Dual‐Emission Self‐Protective Phosphorescent Carbon Dots with Ultra‐Long Lifetime and Time‐Dependent Afterglow Colors for Tri‐Mode Encryption

Abstract Developing matrix‐free phosphorescent carbon dots (CDs) with tunable color emission and exceptionally long lifetimes is highly desirable for sophisticated information encryption. However, the majority of reported matrix‐free CDs demonstrate only single‐color emission and short lifetimes, restricting their practical applications. Herein, dual‐emission self‐protective room temperature phosphorescent CDs (DE‐CDs) with ultra‐long lifetimes and time‐dependent afterglow colors are prepared. These DE‐CDs are synthesized through a microwave heating process involving 1‐butylamine and phosphoric acid aqueous solution.

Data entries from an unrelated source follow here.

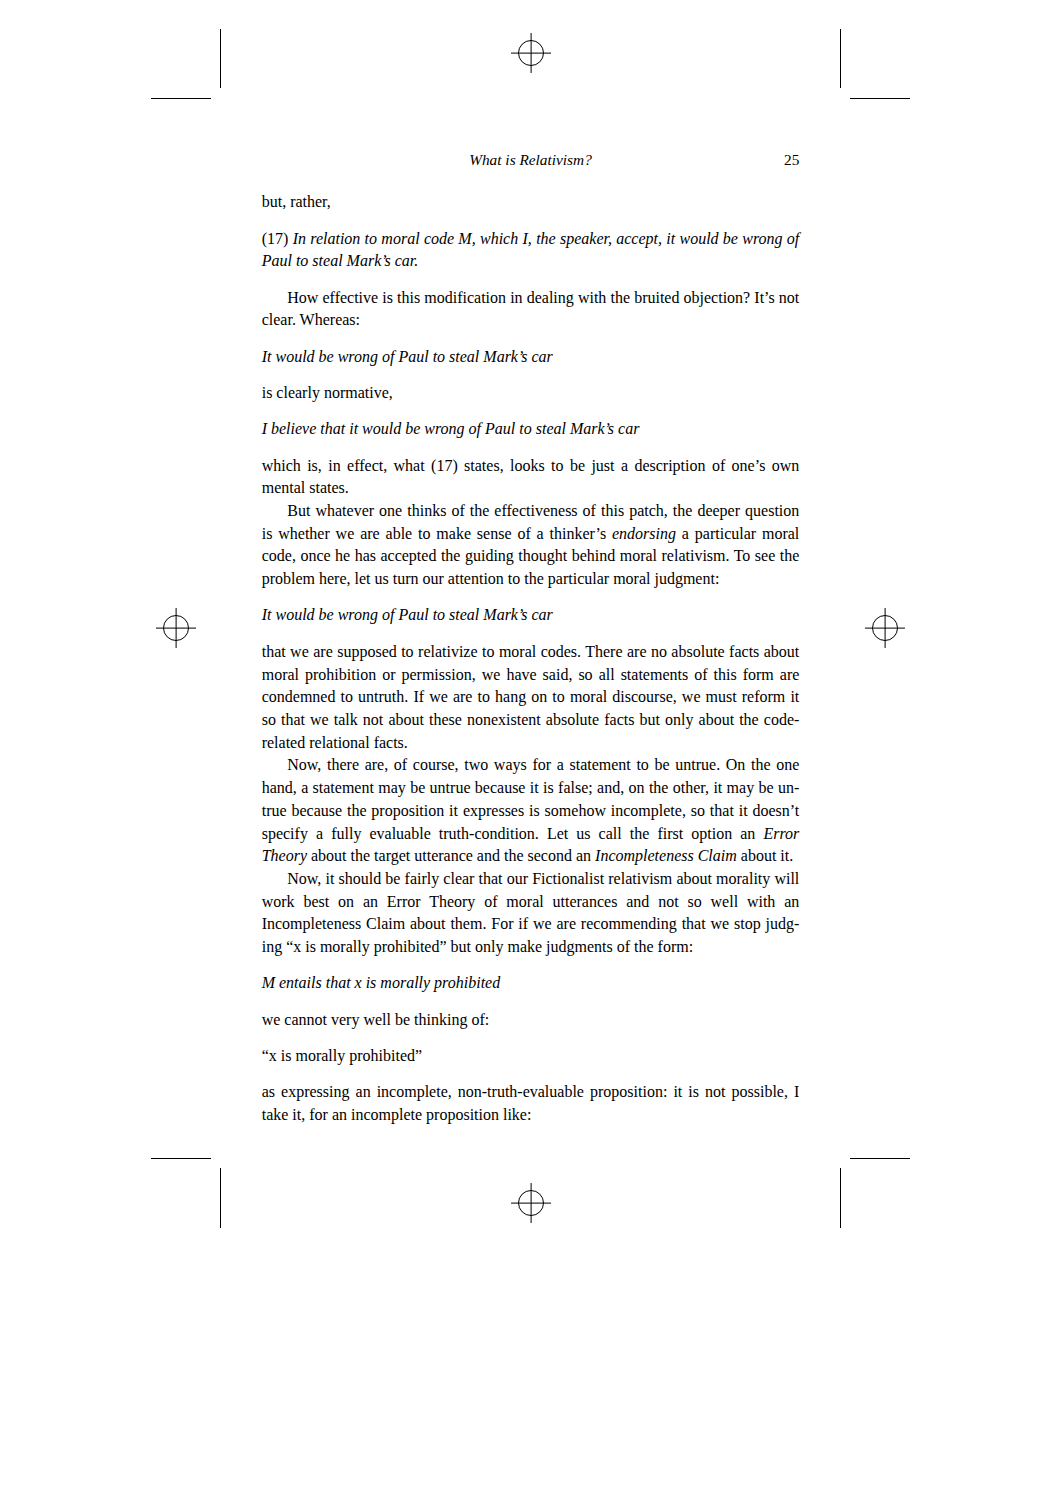What is Relativism? 25
but, rather,
(17) In relation to moral code M, which I, the speaker, accept, it would be wrong of Paul to steal Mark’s car.
How effective is this modification in dealing with the bruited objection? It’s not clear. Whereas:
It would be wrong of Paul to steal Mark’s car
is clearly normative,
I believe that it would be wrong of Paul to steal Mark’s car
which is, in effect, what (17) states, looks to be just a description of one’s own mental states.
But whatever one thinks of the effectiveness of this patch, the deeper question is whether we are able to make sense of a thinker’s endorsing a particular moral code, once he has accepted the guiding thought behind moral relativism. To see the problem here, let us turn our attention to the particular moral judgment:
It would be wrong of Paul to steal Mark’s car
that we are supposed to relativize to moral codes. There are no absolute facts about moral prohibition or permission, we have said, so all statements of this form are condemned to untruth. If we are to hang on to moral discourse, we must reform it so that we talk not about these nonexistent absolute facts but only about the code-related relational facts.
Now, there are, of course, two ways for a statement to be untrue. On the one hand, a statement may be untrue because it is false; and, on the other, it may be untrue because the proposition it expresses is somehow incomplete, so that it doesn’t specify a fully evaluable truth-condition. Let us call the first option an Error Theory about the target utterance and the second an Incompleteness Claim about it.
Now, it should be fairly clear that our Fictionalist relativism about morality will work best on an Error Theory of moral utterances and not so well with an Incompleteness Claim about them. For if we are recommending that we stop judging “x is morally prohibited” but only make judgments of the form:
M entails that x is morally prohibited
we cannot very well be thinking of:
“x is morally prohibited”
as expressing an incomplete, non-truth-evaluable proposition: it is not possible, I take it, for an incomplete proposition like:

By adjusting excitation wavelength, they display green and yellow phosphorescence with ultra‐long lifetimes of up to 1.25 and 1.74 s, respectively, representing the longest lifetime among matrix‐free green and yellow CDs to date. The dual emission is attributed to the coexistence of a high‐energy state within the carbon core and a low‐energy state associated with C─N/C═N bonds on DE‐CDs surface. The ultra‐long lifetimes originate from the self‐protective internal hydrogen bonds formed between P and N heteroatom‐containing functional groups on the dot surface, which stabilize the emissive species. Intriguingly, under 365 nm irradiation, the afterglow color transitions from yellow to green due to differing triplet‐state decay rates. Leveraging these time‐dependent afterglow colors, a triple‐code mode is achieved for advanced dynamic encryption.